Der Tatzelwurm - Legende oder Realität?
16.12.2020 um 07:34perttivalkonen schrieb:Der Haselwurm ist aber einfach nur ein Mythenviecherl, eng verwandt mit dem Lindwurm.Du hast mit hoher Wahrscheinlichkeit natürlich völlig recht! Der Haselwurm wird ein Mythenviecherl sein.

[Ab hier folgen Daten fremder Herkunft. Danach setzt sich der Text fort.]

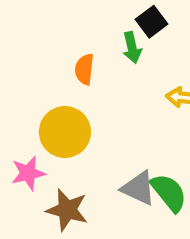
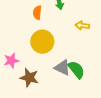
yellow circle: (65, 132) -> (42, 42), moved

Aber ein Restzweifel bleibt ;-)
Auffällig finde ich in der Chronik die für die Zeit ungewöhnlich präzisen Angaben von Ort und Erscheinungszeit der Biester und die Genauigkeit der Beschreibung bis hin zu den Farben (und die Angabe von namentlich benannten Zeugen)...das kann vielleicht damit zusammenhängen, dass der Bearbeiter seinerseits aus einer 1617 erschienenen Chronik von Walkenried zitiert und sich bemüht, die Vorlage möglichst genau wiederzugeben. Andererseits verschiebt dies nur wieder das Rätsel: Was genau haben die Leute in Walkenried 1597 zu sehen bekommen? Und falls sie nichts zu sehen bekommen haben, warum haben Sie sich dann so etwas ausgedacht?
Auffällig finde ich, dass sich Erzählungen über Tatzlwürmer, Haselwürmer oder Stollenwürmer oft in der Nähe von verschiedenen Bergbauregionen finden. Das könnte ein sagenhaftes Wandermotiv von Bergarbeitern sein, eine Art frühe urban legend, die diese gegebenenfalls bei Arbeitsmigration regionsübergreifend verbreitet haben... oder... es gibt irgendwo in tieferen Erdschichten tatsächlich sehr seltene größere Lebensformen, die ans Tageslicht kommen können, wenn Bergwerksstollen zufällig Gesteinsspalten anschneiden, aus denen sie herauskrabbeln können....
Blindschleichen, die wir als Kinder früher immer im Sommer eingesammelt haben, kann man eigentlich mit derartig großen und fremdartigen Lebewesen nicht verwechseln. Fragt sich, ob die Bezeichnung für die Blindschleiche im Laufe der Zeit auf die Sagentiere übertragen wurde oder von den Sagentieren auf die harmlosen Blindschleichen...
Die etymologische Herleitung des Begriffs Haselwurm aus dem altdeutschen hasela liegt nahe. Interessant ist für mich aber die Zuordnung des Fabelwesen zur Pflanze Hasel durch die Parallele zum Volksaberglauben über den Ahlhorn (Holunder). Hasel wie Holunder scheinen Pflanzen zu sein, die im Volksaberglauben mit einer magischen Bedeutung aufgeladen wurden. Unter dem Ahlhorn lebten "die Unterirdischen", die man nicht beleidigen durfte, indem man z.B. den Ahlhorn beschädigte. Wer das tat, starb innerhalb eines Jahres... Aus den Zweigen der Haselsträucher macht man z.B. Wünschelruten, um Wasser und (Boden-)Schätze aufzuspüren. Im und unter dem Haselstrauch fand man den Haselwurm. Falls der Haselwurm nicht ein reales Lebewesen (z.B.eine Art große Variante des Grottenolms) ist, könnte in der Sage, ähnlich wie bei der zum Holunder, eine sehr alte naturreligiöse Sicht auf "heilige" Pflanzen und ihre Verbindung zu Geheimnissen und Mysterien durchscheinen.